October 25th, 2003 by Talboito

From Slashdot comes an interesting article in the New York Times about using fMRI to market products. The story has the requisite proof of a new trend, three examples and an anecdote. They call it neuromarketing.

Just as an aside, this word is further proof that putting “neuro-” in front of just about anything makes it immensely cooler. Just the same, the prefix “astro-” makes an everyday object state-of-the-art futura. I impatiently await the day when I can neuronavigate my astrocar.

The article itself is fairly interesting. A researcher at Emory University found that our relationship to a brand can have a strong influence over our perceptions of a product. This finding squares with plenty of other evidence. It is easy enough to accept.

There is also a claim that successful advertisements cause activation in areas associated with the conception of self.

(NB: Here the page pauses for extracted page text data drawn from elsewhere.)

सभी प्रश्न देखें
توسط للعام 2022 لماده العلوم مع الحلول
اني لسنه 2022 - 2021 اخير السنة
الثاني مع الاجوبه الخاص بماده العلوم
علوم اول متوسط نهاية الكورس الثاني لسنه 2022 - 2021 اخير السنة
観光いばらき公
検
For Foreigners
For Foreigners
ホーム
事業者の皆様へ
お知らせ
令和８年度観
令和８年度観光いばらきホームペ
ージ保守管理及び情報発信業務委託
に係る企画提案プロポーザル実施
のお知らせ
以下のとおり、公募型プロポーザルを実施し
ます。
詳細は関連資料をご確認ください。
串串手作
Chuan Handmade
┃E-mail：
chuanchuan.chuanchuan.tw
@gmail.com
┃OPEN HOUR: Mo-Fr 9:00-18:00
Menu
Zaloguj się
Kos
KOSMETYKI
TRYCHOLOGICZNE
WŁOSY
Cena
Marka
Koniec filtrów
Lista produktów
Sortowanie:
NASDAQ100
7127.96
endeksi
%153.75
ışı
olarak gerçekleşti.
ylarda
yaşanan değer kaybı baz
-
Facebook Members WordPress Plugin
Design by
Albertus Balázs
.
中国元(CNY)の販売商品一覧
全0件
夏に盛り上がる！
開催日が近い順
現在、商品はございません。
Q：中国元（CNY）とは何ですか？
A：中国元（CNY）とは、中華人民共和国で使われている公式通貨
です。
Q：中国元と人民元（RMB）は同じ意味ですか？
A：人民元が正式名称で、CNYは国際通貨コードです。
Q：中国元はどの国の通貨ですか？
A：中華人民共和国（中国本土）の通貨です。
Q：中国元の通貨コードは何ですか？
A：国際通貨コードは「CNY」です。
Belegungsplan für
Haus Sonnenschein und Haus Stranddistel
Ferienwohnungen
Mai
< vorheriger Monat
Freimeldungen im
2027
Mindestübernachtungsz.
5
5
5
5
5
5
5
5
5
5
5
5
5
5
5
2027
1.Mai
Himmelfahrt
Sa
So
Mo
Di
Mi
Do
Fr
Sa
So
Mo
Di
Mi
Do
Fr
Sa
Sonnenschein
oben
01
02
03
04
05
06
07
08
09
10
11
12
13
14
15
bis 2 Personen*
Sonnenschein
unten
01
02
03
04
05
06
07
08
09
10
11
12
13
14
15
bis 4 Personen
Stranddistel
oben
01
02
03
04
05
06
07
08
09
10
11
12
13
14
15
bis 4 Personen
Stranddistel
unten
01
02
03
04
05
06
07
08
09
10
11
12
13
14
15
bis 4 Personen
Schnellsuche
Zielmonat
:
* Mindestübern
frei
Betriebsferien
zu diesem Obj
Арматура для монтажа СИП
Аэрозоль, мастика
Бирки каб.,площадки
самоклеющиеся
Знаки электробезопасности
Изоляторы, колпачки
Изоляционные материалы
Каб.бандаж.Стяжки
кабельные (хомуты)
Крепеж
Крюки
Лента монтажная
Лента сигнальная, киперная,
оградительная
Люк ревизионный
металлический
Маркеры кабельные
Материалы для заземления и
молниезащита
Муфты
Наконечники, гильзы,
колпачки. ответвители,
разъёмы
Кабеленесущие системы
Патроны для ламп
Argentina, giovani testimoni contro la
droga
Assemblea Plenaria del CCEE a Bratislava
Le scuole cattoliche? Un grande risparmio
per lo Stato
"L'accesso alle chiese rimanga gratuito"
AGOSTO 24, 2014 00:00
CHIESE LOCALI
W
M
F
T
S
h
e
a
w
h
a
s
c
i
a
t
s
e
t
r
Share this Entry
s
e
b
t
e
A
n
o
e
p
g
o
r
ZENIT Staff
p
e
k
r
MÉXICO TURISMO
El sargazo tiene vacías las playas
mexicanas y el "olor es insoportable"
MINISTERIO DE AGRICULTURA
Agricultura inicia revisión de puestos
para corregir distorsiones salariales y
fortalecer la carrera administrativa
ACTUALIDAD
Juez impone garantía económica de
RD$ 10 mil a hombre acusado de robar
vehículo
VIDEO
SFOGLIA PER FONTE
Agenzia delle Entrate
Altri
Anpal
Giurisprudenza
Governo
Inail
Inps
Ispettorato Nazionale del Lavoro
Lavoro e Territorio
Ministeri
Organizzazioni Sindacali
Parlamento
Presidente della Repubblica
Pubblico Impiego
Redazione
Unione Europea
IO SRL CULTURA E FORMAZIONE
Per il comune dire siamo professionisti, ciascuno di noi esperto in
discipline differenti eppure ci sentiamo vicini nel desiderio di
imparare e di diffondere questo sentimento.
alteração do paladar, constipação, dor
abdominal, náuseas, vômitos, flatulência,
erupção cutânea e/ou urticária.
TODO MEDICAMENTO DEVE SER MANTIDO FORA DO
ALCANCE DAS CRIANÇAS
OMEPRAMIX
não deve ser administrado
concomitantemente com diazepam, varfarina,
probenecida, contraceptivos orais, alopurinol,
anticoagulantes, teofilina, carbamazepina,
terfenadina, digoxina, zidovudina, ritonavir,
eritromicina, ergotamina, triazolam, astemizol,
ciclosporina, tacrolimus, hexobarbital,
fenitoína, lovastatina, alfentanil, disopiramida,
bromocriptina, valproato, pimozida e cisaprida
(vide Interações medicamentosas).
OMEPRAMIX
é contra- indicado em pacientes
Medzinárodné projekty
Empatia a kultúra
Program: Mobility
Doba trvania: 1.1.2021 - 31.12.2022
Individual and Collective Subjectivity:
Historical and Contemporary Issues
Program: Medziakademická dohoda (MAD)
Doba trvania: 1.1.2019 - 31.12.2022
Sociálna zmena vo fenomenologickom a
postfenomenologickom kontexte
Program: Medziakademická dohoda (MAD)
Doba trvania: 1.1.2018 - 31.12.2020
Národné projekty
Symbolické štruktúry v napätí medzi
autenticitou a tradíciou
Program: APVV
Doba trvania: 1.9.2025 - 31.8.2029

Thus is embodied statements like, “I’m a Chevy guy”. We identify ourselves with that brand in the same way we identify ourselves by adjectives like “friendly” or “hardworking”. I don’t know of other studies done on this topic, but the conclusion fits the data as the article presents it. It would be interesting to read an actual paper on this subject. In any event, this claim doesn’t seem too objectionable.

The article also mentions a study Daimler-Chrysler did, imaging men as they looked at cars.

The scientists found that the most popular vehicles — the Porsche- and Ferrari-style sports cars — triggered activity in a section of the brain called the fusiform face area, which governs facial recognition. ”They were reminded of faces when they looked at the cars,” says Henrik Walter, a psychiatrist at the University of Ulm in Germany who ran the study. ”The lights of the cars look a little like eyes.”

A few weeks ago we read a paper on this topic for CogSci 127. The researchers in that study found activation in the fusiform face area (FFA) in car experts when looking at pictures of cars. They conclude from their data that the FFA is involved in expert complex object recognition rather than specifically face recognition. Most every human is an expert in faces, so this area has been overly determined as just for faces.

Considering these results Walter’s conclusion appears remarkably facile. Further, it reveals the danger of taking complex experimental data and making sweeping conclusions like, “This area is for recognizing faces”, or “This gene will make you gay”. Journalists are often faulted with propagating these types of misunderstandings in the popular sphere, but here, and all too often, the fault lies with the scientists themselves.